The issue is, I still feel like I am a teenager. Okay, maybe not first thing in the morning, but definitely like thirty or so minutes after I crawl out of bed. In those thirty or so minutes, I come face to face with these little creatures that live in my house. Then, it hits me. When did I get old enough to be responsible for three children? Who in their right mind would have ever thought I could take care of an animal, let alone a child. The thing is, I am really good at it, most days.

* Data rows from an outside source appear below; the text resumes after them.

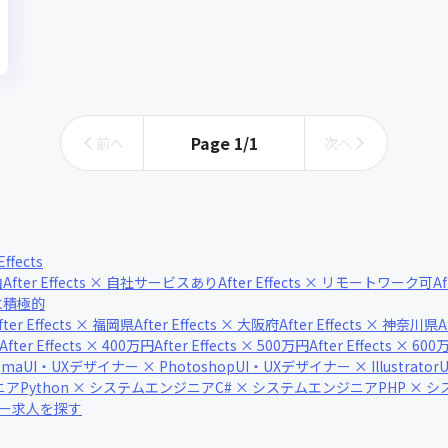
フレックス制度あり
Page
1
/
1
前へ
次へ
Effects
由
After Effects × 自社サービスあり
After Effects × リモートワーク可
A
技術に積極的
fter Effects × 福岡県
After Effects × 大阪府
After Effects × 神奈川県
A
After Effects × 400万円
After Effects × 500万円
After Effects × 60
gma
UI・UXデザイナー × Photoshop
UI・UXデザイナー × Illustrator
ニア
Python × システムエンジニア
C# × システムエンジニア
PHP × 
ナー求人を探す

I don't feel old enough to be a mom. I don't feel anywhere near capable enough to be a mom. Maybe that is why I constantly feel like I am failing. In my head, I am still that carefree teenager who never had the answers. Now, it is twenty years later and I am just as clueless as I was then. People always talk about the parenting handbook. Why the hell haven't they made it yet? Every time I think I have this mom gig figured out, the kiddos throw a wrench in it.
Oldest is probably the hardest, he goes through all the rites of passage first. So, when he comes to me with girl problems, I am completely clueless. What do I tell him? Girls are evil, stay away! But, I eventually want grandchildren, so that is probably a bad strategy. Instead, I am as awkward and unsure as I was in high school. I worry about giving him the wrong advice or saying something to embarrass him. When middle child is getting picked on by children is school, how do I handle it? I don't know what the right choice is. Do I go with my gut and go beat up the kids' moms? Or do I explain to middle how awful bullying is and why we never make people feel bad. I remember having the same problems as both of them, and it doesn't seem like that long ago. I remember the pain that came with those times. I just want to help them avoid it but I don't know how.
I don't feel at all ready for this whole parent thing, and I'm fifteen years into it. I don't think I will ever be prepared or competent. I am just skating through with these really great kiddos and trying to figure it all out.